Но Гоголь уже принял решение и не стал его менять. В Москву он не поедет. Пусть делают с «Ревизором» что вздумается. Да что он в конце концов — каторжник, прикованный к галере?!
Он и от друзей скрывал всю горечь обиды, всю силу потрясения. Говорил, что едет за границу отдохнуть, поразвлечься, поправить свое здоровье и в тишине, уединении обдумать хорошенько будущие труды. Только через год, в письме к Погодину, у него вырвется признание:
«О, когда я вспомню наших судий, меценатов, ученых умников, благородное наше аристократство… Сердце мое содрогается при одной мысли. Должны быть сильные причины, когда они меня заставили решиться на то, на что я бы не хотел решиться. Или ты думаешь, мне ничего, что мои друзья, что вы отделены от меня горами? Или я не люблю нашей неизмеримой, нашей родной русской земли?»
Его заставили уехать. Он вынужден был уехать. Не мог больше. Задыхался.
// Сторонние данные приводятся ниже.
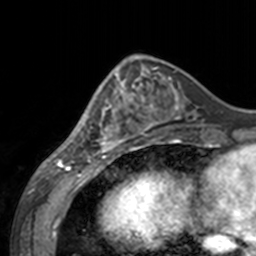
Breast MRI, one axial slice; position 54 of 160 along the scan axis; cropped to one breast; dynamic contrast-enhanced series, time point 2 of 7 at this slice position (early post-contrast); 3 T; TE 1.7 ms, TR 4 ms; 1 mm slice thickness; 256 × 256 image matrix, field of view 170 × 170 mm. Female patient.
Structures marked on this image (semi-automatically segmented with operator editing):
- enhancing-tissue mask used for the functional tumour volume (all voxels passing the contrast-enhancement thresholds inside the analysis volume; usually the tumour): bounding box (x1, y1, x2, y2) in pixels: (60, 68, 143, 155)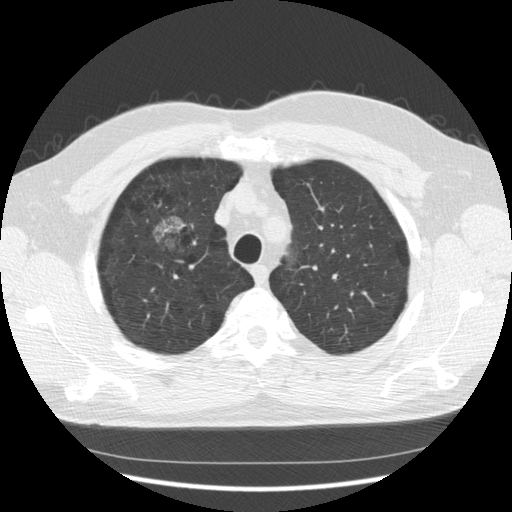
Chest CT (low-dose screening protocol), one axial image, third screening round (two years after baseline), lung window (W 1500 / L -600 HU), 2.5 mm slice thickness, standard (soft-tissue) reconstruction kernel (STANDARD), 140 kVp. Male participant, aged 60 years at enrolment. Former smoker at enrolment.
• Lesion marked by an expert reader, bounding box (x1, y1, x2, y2) in pixels: (142, 205, 199, 266).
• Reader record for this screening exam (exam-level; its link to the box is not recorded): non-calcified nodule or mass ≥4 mm, right upper lobe, poorly defined margins, mixed attenuation, pre-existing on the prior screen: yes; interval growth: yes.
• Lung cancer was diagnosed 121 days after this screen: papillary adenocarcinoma, NOS, right upper lobe, moderately differentiated (G2), stage IB (AJCC 6th edition), 32 mm at pathology.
После раздачи неотложных долгов из денег, полученных за «Ревизора», второе издание «Вечеров», статьи и повести в «Современнике», у Гоголя осталось две тысячи рублей, с которыми надеялся продержаться до октября. А там Смирдин обещал еще тысячу. Дальше. Слишком далеко предпочитал он не заглядывать.
А. С. Данилевский. Фотография. Середина XIX в.Ехать договорился вместе с Данилевским. Якима и Матрену отправил в Васильевку. Свою библиотеку перевез к Прокоповичу. Распрощался с сестрами, наказав им не скучать.
Шестого июня Гоголь сел на пароход и поплыл в Гамбург. Лето располагал провести на водах в Баден-Бадене, август на Рейне, осень в Швейцарии, зиму в Риме или в Неаполе.
Провожал его Вяземский. Снабдил рекомендательными письмами, обнял, расцеловал.
В чемодане путешественника лежали начатые «Мертвые души».
Марта двадцать пятого числа случилось в Петербурге необыкновенное происшествие — цирюльник Иван Яковлевич, получив от своей супруги свежевыпеченный хлеб, обнаружил в нем… нос.
В то же самое утро майор Ковалев, проснувшись в своей квартире на Садовой улице, приказал подать небольшое зеркало, чтобы рассмотреть вскочивший намедни прыщик, и увидел, что у него… исчез нос.
Как и следовало ожидать, обстоятельство это весьма обеспокоило майора Ковалева, ибо человеку его звания иметь между щек гладкое место было до крайности неприлично по целому ряду наиважнейших причин.
Нос… Да разве можно без носа?! И кому? — Майору Ковалеву!
Нимало не мешкая, злополучный майор принял все меры для разыскания досадной пропажи. Обратился и в полицию. И вездесущая полиция, в лице квартального надзирателя благородной наружности, сумела-таки перехватить и вернуть Ковалеву задержанного беглеца. Для водворения на место.